In Martyn Harris's novel Do It Again, which contains one of the finest accounts of the triumph a hard-won erection can bring, the protagonist visits a Harley Street clinic for an injection before leaping into a taxi to get home to his lover before its effects wear off. As the taxi speeds along the raised section of motorway known as the Westway, he gazes out of the window at the concrete tower blocks soaring beside the road to pierce the sky and grins with manly pride.

This experience is not restricted to those who require an injection to achieve potency. A Durable and Excellent erection - hence the name Durex - is a thing of pride; and whatever polite women may say, size matters. A pill that delivered all this would have a serious, probably black, market.

Anyone who doubts that size matters should consider the difficulty condom manufacturers have had in selling their products in different measures. Even the addition of lines such as "a snugger fit - for extra sensitivity" have not succeeded in shifting the smaller versions. There is a story, although probably apocryphal, that during the war, when Russia appealed to Britain for extra supplies of condoms for its troops, Winston Churchill only agreed after ordering that the packets should be stamped "extra small".
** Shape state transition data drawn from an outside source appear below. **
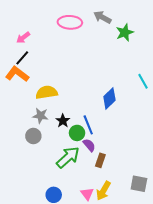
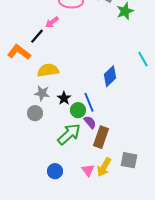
pink arrow: (23, 38) -> (52, 22), moved
black line: (22, 58) -> (37, 36), moved
brown rectangle: (100, 160) -> (101, 137), size x1.5
gray square: (139, 184) -> (129, 160), moved

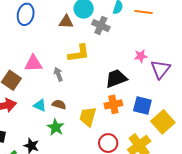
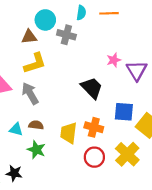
yellow L-shape: (79, 53) -> (35, 63), moved
gray arrow: (58, 74) -> (30, 93), size x1.5
black trapezoid: (116, 79) -> (92, 88), turned 75
orange cross: (113, 104) -> (94, 127), moved, turned 36

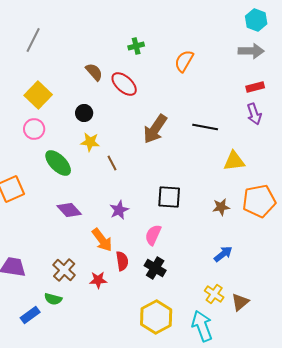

Sildenafil, or Viagra, works by blocking the effect of an enzyme which causes erections to subside, thus prolonging and strengthening them. It does not automatically trigger an erection as the injections do, leading to embarrassment at choir practice or on the bus home, but enhances the natural response to sexual stimulation. Despite company denials that it is a "penile enlargement" drug, this is clearly what it does.

It was originally investigated at Pfizer's laboratories in Kent as a treatment for heart problems. Although it had little effect on the cardiovascular system, male volunteers reported a pleasing side-effect. It was subsequently tested on 350 men in Bristol, Belfast, France and Sweden, who used it for four weeks. The results of that trial, presented to the American Urological Association last year, showed that 9 out of 10 reported better erections.

Some ludicrous claims have been made for the drug, such as that men using it have been able to sustain love-making for up to three hours at a time. It is not recorded how the lovers of these supermen felt, probably because their response was unprintable.

New studies of the drug are reported to have taken place in women, with similar impressive results. As with men, it sustains sexual arousal for longer by maintaining increased blood flow to the genitals, but has no aphrodisiac effect. None the less, this has fed fears that a market for the drug could develop among unscrupulous men who wanted it to spike the drinks of girlfriends. Pfizer was saying little yesterday because of fears of breaching the industry code that forbids promotion of drugs.

A pill that improves the mechanics of sex is viewed with suspicion by women who think men's chief failing is that they regard sex as a mechanical process. Relationship counsellors warn that men who have difficulty with sex are aiming for the wrong thing if they treat it as a mechanical failure.

Suzie Hayman, author of the Good Sex Guide, said a man with the drug who had no care or skill would have far less of an effect than a man with smaller genitals who knew how to use them. "Many men think their equipment has to be the sexual equivalent of a Porsche. Women know that a well-driven Ford Escort is infinitely preferable to a badly-driven Porsche," she said.

But, for readers of Do It Again, it is London's landmarks that could be changed for ever by the arrival of such a pill. Will Cleopatra's Needle, Nelson's Column and even Canary Wharf, the tower in which this newspaper is based, be viewed with the same innocence again?